Actually that is outdated since at least PHP 7. In modern PHP the engine uses copy on write only for "larger" things, but "small" things like integers or booleans live on the stack and are copied around, avoiding heap allocations etc.
This isn't semantics, though, but implementation. As far as I'm aware there's no way to "observe" the copy short of digging into runtime debugging tools, so I think it's still fair to say the language has pass-by-value semantics. In C++ we still refer to things returned-by-value as returned by value despite the reality of NRVO, etc.
> It's copy-on-write semantics.

CoW is not semantics, it’s a way of implementing value semantics which avoids unnecessary defensive copies.

true, good point.
PHP has implicit references too, objects are passed by reference by default (primitives by value, like your note)
Thank you
“Implicit reference semantics” means that variables ordinarily refer to objects rather than containing them. “Value semantics” means that variables contain values rather than references, though there are pointer types that let you explicitly store references when you want them. (Often this is discussed in terms of parameter passing, for historical reasons, but the same ideas apply to variables more generally.)

If your language has implicit reference semantics, “x = y” will cause x and y to refer to the same object. If it has value semantics, x will be a copy of y.

Excellent, clear answer. Thank you.
Thank you
"Implicit reference semantics" = everything (or near enough) is implicitly a reference. That's what you get in Python, Ruby, or Javascript: when you pass something around, you're really passing a reference to it, a pointer. Everyone ends up referring to the same thing, and sharing it.

"Value semantics": you pass the value itself around, which means you're shallow-copying it all the time. That's what you get when you pass or return a bare non-interface type in Go.

PHP is a bit of a mess, objects are passed by reference (= implicit reference semantics) but arrays are passed by value, and you can opt them into pass-by-reference. You can also pass non-arrays by reference, though I don't think that's very common.

a = [1, 2]

b = a

b[0] = 3

print(a)

What does the above print? If the language implements reference semantics, it prints [3, 2]. If it implements value semantics, it prints [1, 2].

Thank you
Languages like Python, Java, and C# have implicit reference semantics. When you create an object, you get a pointer to that object (usually, or commonly).
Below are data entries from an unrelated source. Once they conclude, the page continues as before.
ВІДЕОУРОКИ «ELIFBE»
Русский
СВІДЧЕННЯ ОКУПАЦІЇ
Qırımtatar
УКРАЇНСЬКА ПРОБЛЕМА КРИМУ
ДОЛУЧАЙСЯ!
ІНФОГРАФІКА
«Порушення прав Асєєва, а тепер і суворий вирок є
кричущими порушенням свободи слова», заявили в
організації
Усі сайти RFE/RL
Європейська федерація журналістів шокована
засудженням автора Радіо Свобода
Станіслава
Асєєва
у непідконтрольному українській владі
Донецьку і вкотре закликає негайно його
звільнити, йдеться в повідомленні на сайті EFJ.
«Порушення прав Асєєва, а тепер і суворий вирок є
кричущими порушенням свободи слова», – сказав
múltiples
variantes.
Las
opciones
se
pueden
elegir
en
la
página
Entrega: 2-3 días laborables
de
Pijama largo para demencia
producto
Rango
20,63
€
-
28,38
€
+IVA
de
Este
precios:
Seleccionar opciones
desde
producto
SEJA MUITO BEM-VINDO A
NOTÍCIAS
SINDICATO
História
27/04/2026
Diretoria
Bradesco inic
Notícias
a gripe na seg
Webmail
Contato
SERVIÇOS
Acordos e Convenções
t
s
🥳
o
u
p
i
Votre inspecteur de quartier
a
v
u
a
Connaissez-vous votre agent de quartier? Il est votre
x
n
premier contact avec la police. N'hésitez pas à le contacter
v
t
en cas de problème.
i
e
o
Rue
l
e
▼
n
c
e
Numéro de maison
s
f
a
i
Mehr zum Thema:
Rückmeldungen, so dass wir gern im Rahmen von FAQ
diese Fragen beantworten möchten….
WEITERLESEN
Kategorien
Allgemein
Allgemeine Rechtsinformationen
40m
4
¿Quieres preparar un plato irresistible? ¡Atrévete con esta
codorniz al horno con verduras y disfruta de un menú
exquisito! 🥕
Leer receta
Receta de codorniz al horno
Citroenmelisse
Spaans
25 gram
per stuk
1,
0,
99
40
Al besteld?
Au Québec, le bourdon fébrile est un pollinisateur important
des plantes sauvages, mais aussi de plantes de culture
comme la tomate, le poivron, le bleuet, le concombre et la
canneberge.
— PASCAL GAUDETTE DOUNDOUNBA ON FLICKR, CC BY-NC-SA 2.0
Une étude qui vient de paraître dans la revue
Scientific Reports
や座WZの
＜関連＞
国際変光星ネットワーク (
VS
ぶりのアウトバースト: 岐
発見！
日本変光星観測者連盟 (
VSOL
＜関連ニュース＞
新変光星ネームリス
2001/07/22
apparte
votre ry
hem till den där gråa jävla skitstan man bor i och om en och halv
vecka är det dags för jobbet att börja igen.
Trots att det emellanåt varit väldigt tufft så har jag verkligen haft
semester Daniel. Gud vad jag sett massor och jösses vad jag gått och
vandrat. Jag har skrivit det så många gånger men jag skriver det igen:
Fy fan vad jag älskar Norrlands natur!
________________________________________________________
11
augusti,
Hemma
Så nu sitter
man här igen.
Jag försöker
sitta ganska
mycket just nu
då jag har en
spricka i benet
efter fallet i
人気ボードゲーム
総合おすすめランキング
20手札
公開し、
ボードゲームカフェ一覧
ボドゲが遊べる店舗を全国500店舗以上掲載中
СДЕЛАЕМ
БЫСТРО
In languages like C, C++, Go, Rust… references are more explicit. If you want a pointer to an object, you have to &, or something similar.

It gets a bit fuzzy.

On C#, we also have structs with value semantics, and arrays can be stack allocated.
Thank you
If you're familiar with Python and Go, you'll likely be able to quickly spot the differences in how they handle parameter passing. Python uses references and Go uses value.
Go maps and channels have reference semantics. Slices are passed and returned by value, but backing arrays are often shared (not copied) in an error-prone way, so it’s safest to pretend they have move semantics and treat only one copy as valid.

IMHO they should have used pointers everywhere they didn’t want value semantics with deep copies.

Thank you for asking - I, too, was a dumb dumb.